Feelings were among the first examples of mind phenomena, otherwise known as mental representations. Eventually, feelings allowed creatures to represent the basic state of their own bodies as they engaged in regulating internal functions: feeding and drinking, for example, and social behaviors such as cooperation and conflict. Feelings provided organisms with experiences of their own life, assessments of their relative success at living, a natural examination grade that comes in the form of a quality—pleasant or unpleasant, light or intense. And organisms evolved to behave according to how they felt, which is the profound novelty of consciousness.

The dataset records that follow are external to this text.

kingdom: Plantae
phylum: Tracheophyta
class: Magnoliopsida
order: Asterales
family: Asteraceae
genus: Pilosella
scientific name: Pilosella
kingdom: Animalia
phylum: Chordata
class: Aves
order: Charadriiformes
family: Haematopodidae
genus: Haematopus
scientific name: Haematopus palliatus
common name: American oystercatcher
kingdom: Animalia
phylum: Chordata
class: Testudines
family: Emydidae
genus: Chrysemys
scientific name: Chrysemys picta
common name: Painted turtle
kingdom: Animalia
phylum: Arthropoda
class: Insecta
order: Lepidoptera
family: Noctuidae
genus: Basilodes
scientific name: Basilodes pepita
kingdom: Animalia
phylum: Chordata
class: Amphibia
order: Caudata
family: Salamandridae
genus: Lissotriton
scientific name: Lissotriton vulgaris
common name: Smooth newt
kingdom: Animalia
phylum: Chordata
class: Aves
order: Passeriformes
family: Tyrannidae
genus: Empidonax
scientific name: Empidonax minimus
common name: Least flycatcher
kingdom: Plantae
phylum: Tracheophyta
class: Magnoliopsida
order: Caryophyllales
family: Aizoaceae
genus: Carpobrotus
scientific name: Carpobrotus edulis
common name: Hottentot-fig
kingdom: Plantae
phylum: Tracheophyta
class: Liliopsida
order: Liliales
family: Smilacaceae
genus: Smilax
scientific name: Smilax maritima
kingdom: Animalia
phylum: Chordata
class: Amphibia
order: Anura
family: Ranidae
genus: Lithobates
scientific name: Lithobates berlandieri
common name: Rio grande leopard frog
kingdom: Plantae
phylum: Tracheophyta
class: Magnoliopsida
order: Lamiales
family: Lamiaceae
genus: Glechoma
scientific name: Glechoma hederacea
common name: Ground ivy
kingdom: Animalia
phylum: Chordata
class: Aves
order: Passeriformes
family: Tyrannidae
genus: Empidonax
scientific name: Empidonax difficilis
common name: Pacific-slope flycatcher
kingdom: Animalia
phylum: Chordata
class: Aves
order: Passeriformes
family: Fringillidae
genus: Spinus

Once being and feeling were in place, they supported and extended the sapience that makes up the third member of the trio: knowing. This is the process of acquiring and accumulating knowledge, constructed from information gathered by vision, hearing, touch, taste, and smell, with the help of memory and reasoning. Images of the world around us become the most abundant and diverse constituents of minds, side by side with the ever-present feelings that track internal states. Our lives depend on feeling and yet, most ungratefully, we often barely notice it, distracted as we are by the knowing-driven distraction that external senses provide.

In the context of evolution, after organisms began to commit experiences to memory, they became capable of maintaining an exhaustive history of their lives—a history of their interactions with others and of their interactions with the environment. This was a necessary but not sufficient step on the path to personhood.